§ **Page extract**
— Begin —
It's the time of year when drivers in cold winter weather states navigate an obstacle course while getting around town. It's smart to avoid pot holes if at all possible, but sometimes you just don't see them until it's too late ... and you've damaged your car. If your lucky, you only knock the wheels out of alignment, but you can also damage the tires, wheel rims, suspension system and undercarriage. Ouch that sounds expensive....and it is!
Beware of filing a claim under your insurance policy though. Several times over the last couple of years I've had clients call me for an auto insurance quote. I ask (Clyde, just because he has to have a name) if he's had any 'at fault' accidents in the last 5 years. Clyde proudly declares "No! I've never caused an accident in my whole life." Clyde is very proud of himself for good reason!
Before I can validate a premium for a quote, I run a report called a CLUE report which lists all Clyde's prior auto insurance claims. There I find a "collision claim" on Clyde's insurance record which causes the price on my quote to increase significantly. What happened? Clyde has the "Pot Hole Blues."
The scenario possibly went down something like this: Clyde took his car into a repair shop to have 'pot hole' damage repaired. The very nice and well intentioned repair person asked Clyde for his auto insurance carrier name and policy number. The repair man tells Clyde not to worry...as long as Clyde carries 'collision' coverage on his auto insurance policy, all he needs to pay is his deductible. And as an added service, the shop will call Clyde's carrier and file the claim for him. Clyde is elated! It's a win-win situation for both of them. The repairman locked in a nice repair job and Clyde is relieved to know someone else will pay for his car damage because it really wasn't his fault anyway. And he feels justified filing a claim, because he's paid his premium all these years and finally he gets a payback.
— End —
§ **Records provided**
— Begin —
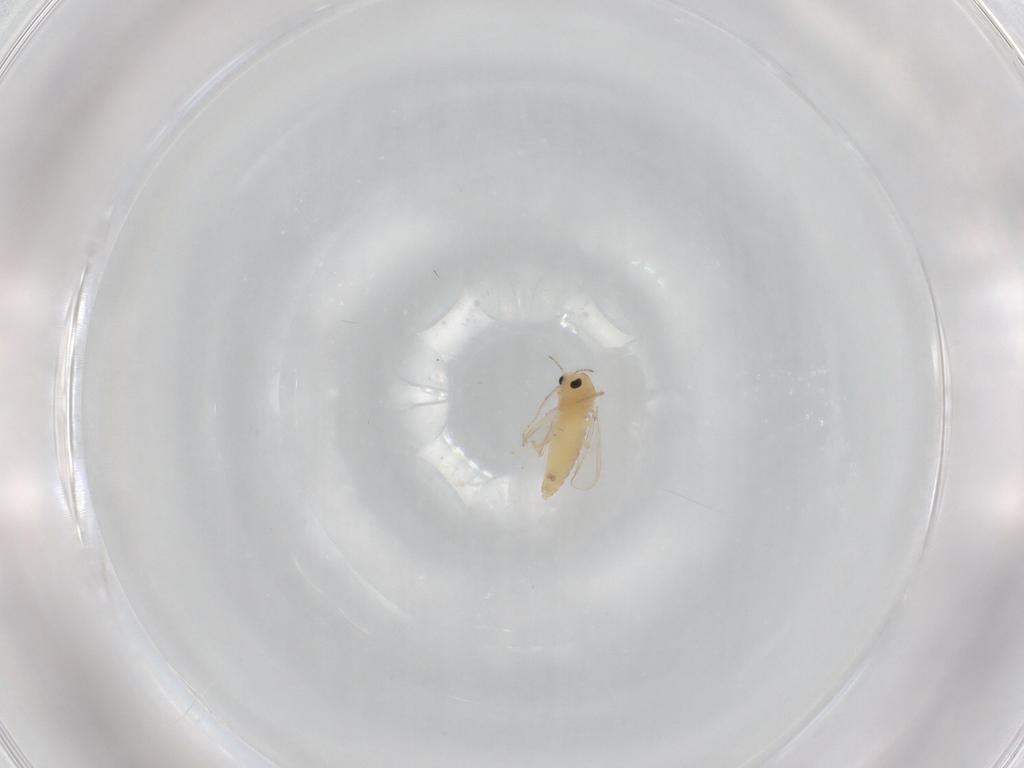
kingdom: Animalia
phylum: Arthropoda
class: Insecta
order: Diptera
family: Chironomidae
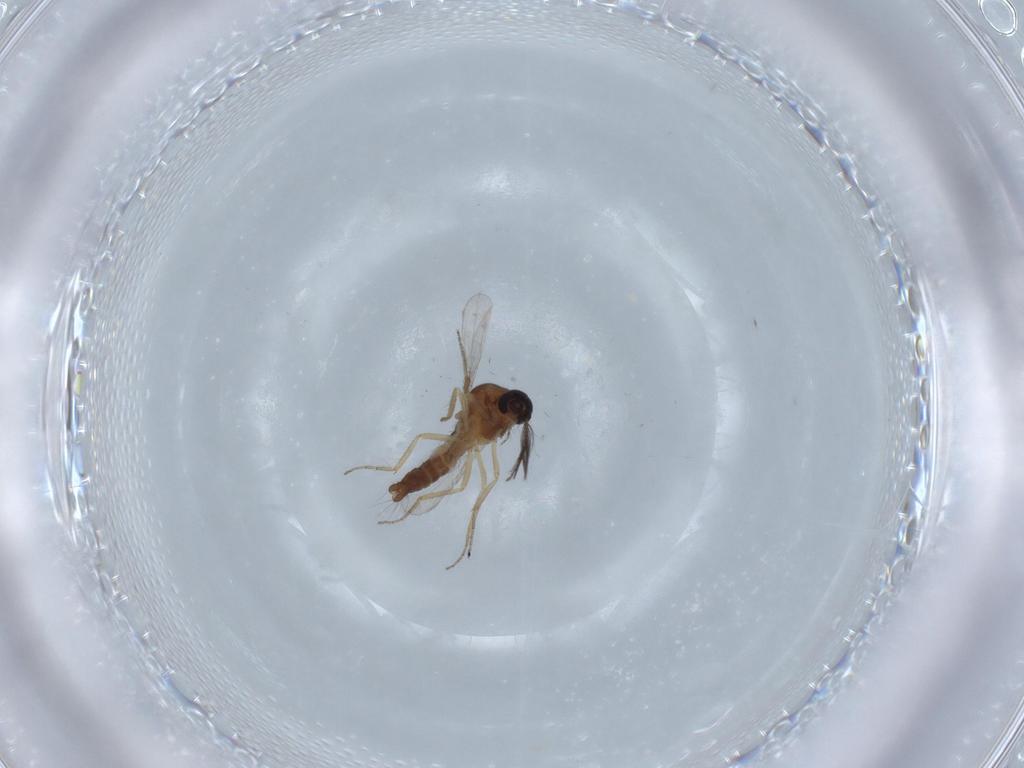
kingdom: Animalia
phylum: Arthropoda
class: Insecta
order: Diptera
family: Ceratopogonidae
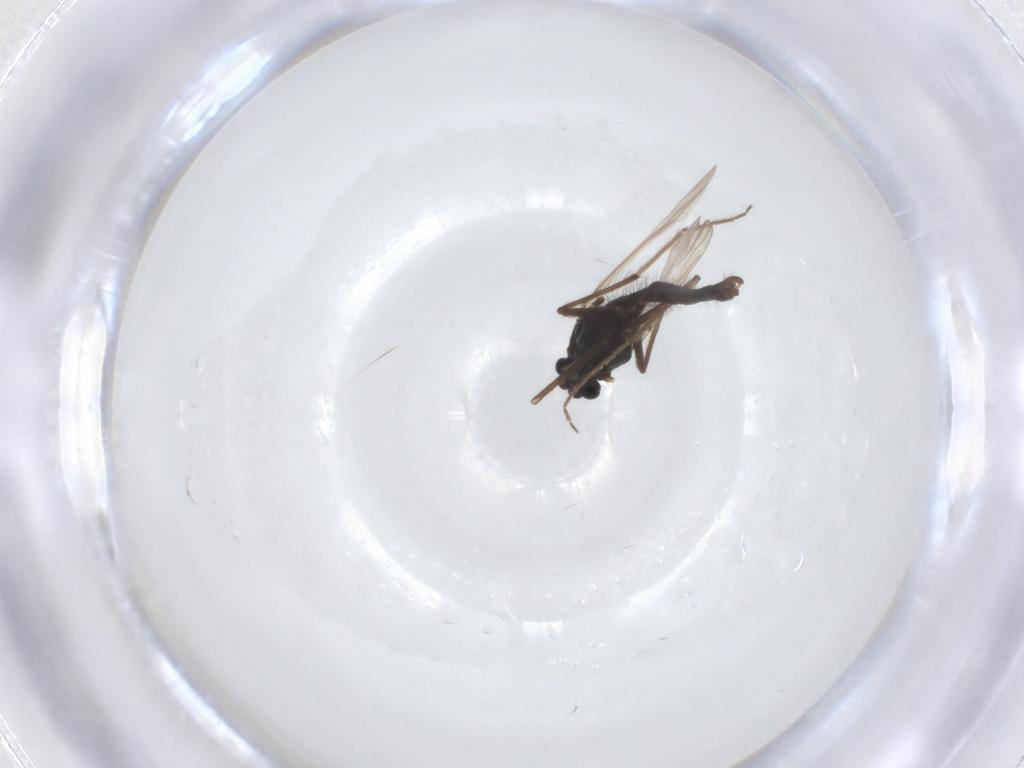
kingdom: Animalia
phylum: Arthropoda
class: Insecta
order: Diptera
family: Chironomidae
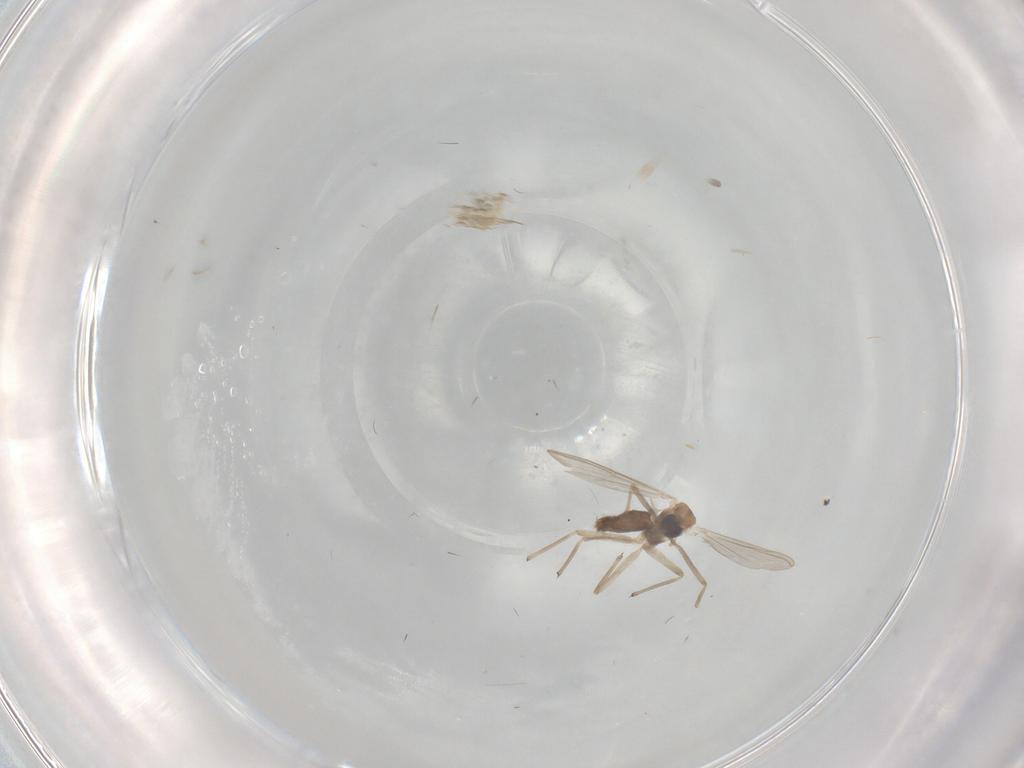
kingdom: Animalia
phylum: Arthropoda
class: Insecta
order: Diptera
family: Chironomidae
— End —
§ **Written tasks**
• a. In the pot hole article, what report does the writer run before validating a premium for a quote?
• b. List every part of a car that the pot hole article says can be damaged by hitting a pot hole.
• c. Summarize the pot hole article in two sentences.

§ **Expected results**
• a. The writer runs a CLUE report, which lists all of the client's prior auto insurance claims.

• b.
- Wheel alignment
- Tires
- Wheel rims
- Suspension system
- Undercarriage

• c. Pot holes in cold winter weather can knock a car's wheels out of alignment and damage its tires, rims, suspension and undercarriage, which is expensive. A client who has never caused an accident may still have a collision claim on his CLUE report that significantly raises his quote, possibly because a repair shop filed a claim for pot hole damage under his collision coverage so that he only had to pay his deductible.